Алина, в дорожном костюме стального цвета, с распущенными по спине и плечам волосами, стройная и пышная, стояла у стола, намазывая горячий калач икрой, и патетически говорила:

– О родина! О калачи! Икра! И – рыбная селянка с капорцами.

В ней не осталось почти ничего, что напоминало бы девушку, какой она была два года тому назад, – девушку, которая так бережно и гордо несла по земле свою красоту. Красота стала пышнее, ослепительней, движения Алины приобрели ленивую грацию, и было сразу понятно – эта женщина знает: все, что бы она ни сделала, – будет красиво. В сиреневом шелке подкладки рукавов блестела кожа ее холеных рук и, несмотря на лень ее движений, чувствовалась в них размашистая дерзость. Карие глаза улыбались тоже дерзко.

– Люблю есть, – говорила она с набитым ртом. – Французы не едят, они – фокусничают. У них везде фокусы: в костюмах, стихах, в любви.

Ее сильный, мягкий голос казался Климу огрубевшим.
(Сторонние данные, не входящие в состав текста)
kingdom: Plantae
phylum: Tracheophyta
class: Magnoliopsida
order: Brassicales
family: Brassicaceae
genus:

И она как будто очень торопилась показать себя такою, какой стала-Вошла Сомова в шубке, весьма заметно потолстевшая; Лидия плотно закрыла за нею свою дверь.

– Аля, я через часок ворочусь, – сказала Сомова, исчезая, Алина подмигнула вслед ей.

– Бежит революцию сеять! Люблю эту Матрешку! И, вздохнув, спросила:

– Ты – тоже сеешь? Бунтовал? Через минуту она осведомилась:

– С Туробоевым встречался?

А еще через несколько минут рассказывала, не переставая есть:

– Уже в конце первого месяца он вошел ко мне в нижнем белье, с сигарой в зубах. Я сказала, что не терплю сигар. «Разве?» – удивился он, но сигару не бросил– С этого и началось.

Выпив рюмку рябиновой водки и вкусно облизав яркие губы, она продолжала, тщательно накладывая ломтики семги на кусок калача:

– Вообразить не могла, что среди вашего брата есть такие… милые уроды. Он перелистывает людей, точно книги. «Когда же мы венчаемся?» – спросила я. Он так удивился, что я почувствовала себя калуцкой дурой. «Помилуй, говорит, какой же я муж, семьянин?» И я сразу поняла; верно, какой он муж? А он – еще: «Да и ты, говорит, разве ты для семейной жизни с твоими данными?» И это верно, думаю. Ну, конечно, поплакала. Выпьем. Какая это прелесть, рябиновая!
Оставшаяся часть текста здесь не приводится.